Cynthia Mkong, de Camarões, examinou a questão dos modelos de comportamento, condição social e experiência anterior para determinar por que alguns alunos têm maior probabilidade de escolher a agricultura como curso universitário. Quase 25% das mulheres jovens em Camarões estão desempregadas, em comparação com 11% dos homens jovens. A construção de políticas eficazes para melhorar a educação das meninas e a renda familiar em todos os níveis poderia reverter o declínio do interesse dos jovens pela agricultura.

Adedotun Seyingbo examinou o emprego entre os jovens nigerianos e como o gênero e outras questões, incluindo o acesso à terra, influenciam a forma como mais jovens permanecem em empregos não agrícolas em vez de em empregos agrícolas.

Também na Nigéria, Oluwaseun Oginni analisou a migração rural-urbana e descobriu que 43% dos jovens migrantes são mulheres. Um futuro melhor, oportunidades educacionais e casamento são alguns dos motivos pelos quais as jovens estão deixando as áreas rurais.

Adella Ng’atigwa examinou como capacitar os jovens para reduzir as perdas pós-colheita da horticultura na Tanzânia e descobriu que as mulheres têm menos perdas, pois estão mais envolvidas na produção e comercialização de vegetais e são mais capazes de lidar com safras perecíveis.

Todos esses projetos de pesquisa também ilustram a estratégia de pesquisa de gênero do IITA, usando o que é conhecido como “lente interseccional”. Isso significa um exame de profundas desigualdades, às vezes violentas e sistemáticas, que se cruzam: como pobreza, racismo, sexismo, negação de direitos e oportunidades e diferenças geracionais. Desta forma, as conexões entre todas as lutas por justiça e igualdade de oportunidades são iluminadas.

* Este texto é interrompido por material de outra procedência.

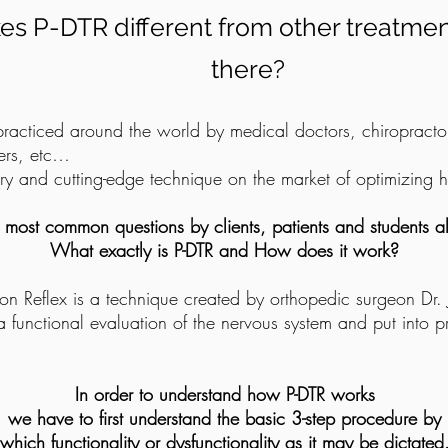
s P-DTR different from other treatme
there?
practiced around the world by medical doctors, chiropractor
ners, etc…
nary and cutting-edge technique on the market of optimizing
 most common questions by clients, patients and students al
What exactly is P-DTR and How does it work?
on Reflex is a technique created by orthopedic surgeon Dr.
 a functional evaluation of the nervous system and put into p
In order to understand how P-DTR works
we have to first understand the basic 3-step procedure by
which functionality or dysfunctionality as it may be dictated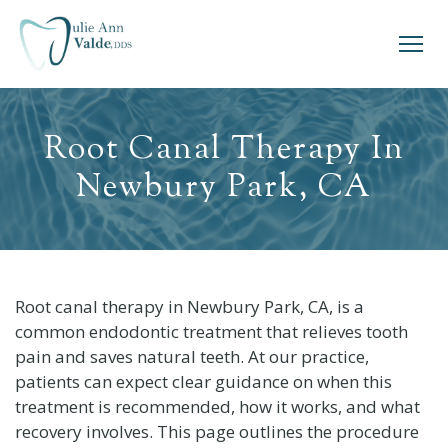
Root Canal Therapy In
Newbury Park, CA
Root canal therapy in Newbury Park, CA, is a
common endodontic treatment that relieves tooth
pain and saves natural teeth. At our practice,
patients can expect clear guidance on when this
treatment is recommended, how it works, and what
recovery involves. This page outlines the procedure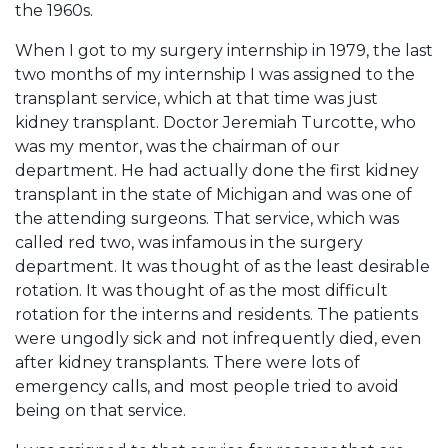
the 1960s.
When I got to my surgery internship in 1979, the last
two months of my internship I was assigned to the
transplant service, which at that time was just
kidney transplant. Doctor Jeremiah Turcotte, who
was my mentor, was the chairman of our
department. He had actually done the first kidney
transplant in the state of Michigan and was one of
the attending surgeons. That service, which was
called red two, was infamous in the surgery
department. It was thought of as the least desirable
rotation. It was thought of as the most difficult
rotation for the interns and residents. The patients
were ungodly sick and not infrequently died, even
after kidney transplants. There were lots of
emergency calls, and most people tried to avoid
being on that service.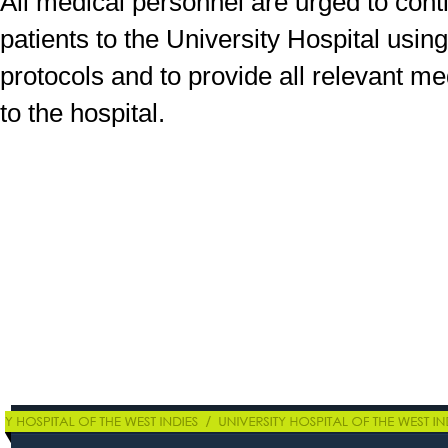
All medical personnel are urged to conti
patients to the University Hospital usi
protocols and to provide all relevant me
to the hospital.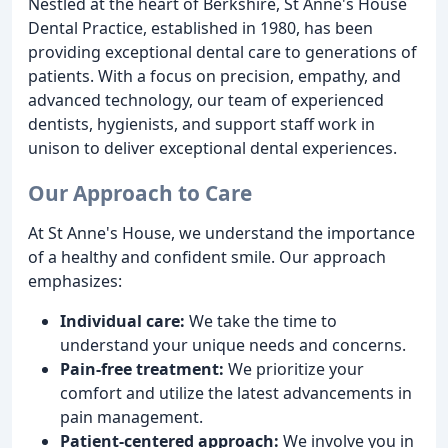
Nestled at the heart of Berkshire, St Anne's House
Dental Practice, established in 1980, has been
providing exceptional dental care to generations of
patients. With a focus on precision, empathy, and
advanced technology, our team of experienced
dentists, hygienists, and support staff work in
unison to deliver exceptional dental experiences.
Our Approach to Care
At St Anne's House, we understand the importance
of a healthy and confident smile. Our approach
emphasizes:
Individual care:
We take the time to
understand your unique needs and concerns.
Pain-free treatment:
We prioritize your
comfort and utilize the latest advancements in
pain management.
Patient-centered approach:
We involve you in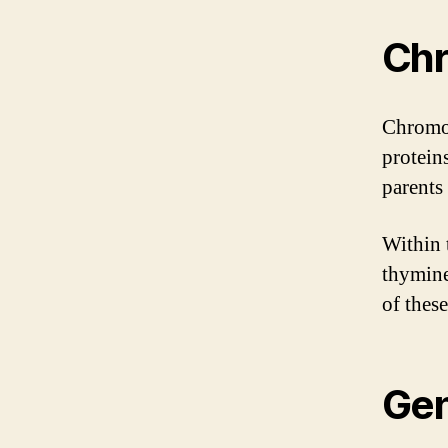
Ch
Chromos
protein
parents 
Within 
thymine
of thes
Gen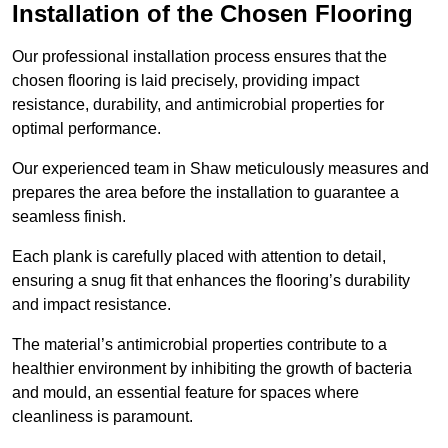
Installation of the Chosen Flooring
Our professional installation process ensures that the
chosen flooring is laid precisely, providing impact
resistance, durability, and antimicrobial properties for
optimal performance.
Our experienced team in Shaw meticulously measures and
prepares the area before the installation to guarantee a
seamless finish.
Each plank is carefully placed with attention to detail,
ensuring a snug fit that enhances the flooring’s durability
and impact resistance.
The material’s antimicrobial properties contribute to a
healthier environment by inhibiting the growth of bacteria
and mould, an essential feature for spaces where
cleanliness is paramount.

Uma abordagem transformadora de gênero adotada pelo IITA visa a abordar as causas profundas das desigualdades de gênero para uma mudança mais sustentável e significativa para jovens de ambos os sexos. Com essas mudanças, a África, com a população mais jovem e de crescimento mais rápido do mundo, estará mais bem equipada para lidar com seus desafios futuros, com as mulheres na linha de frente.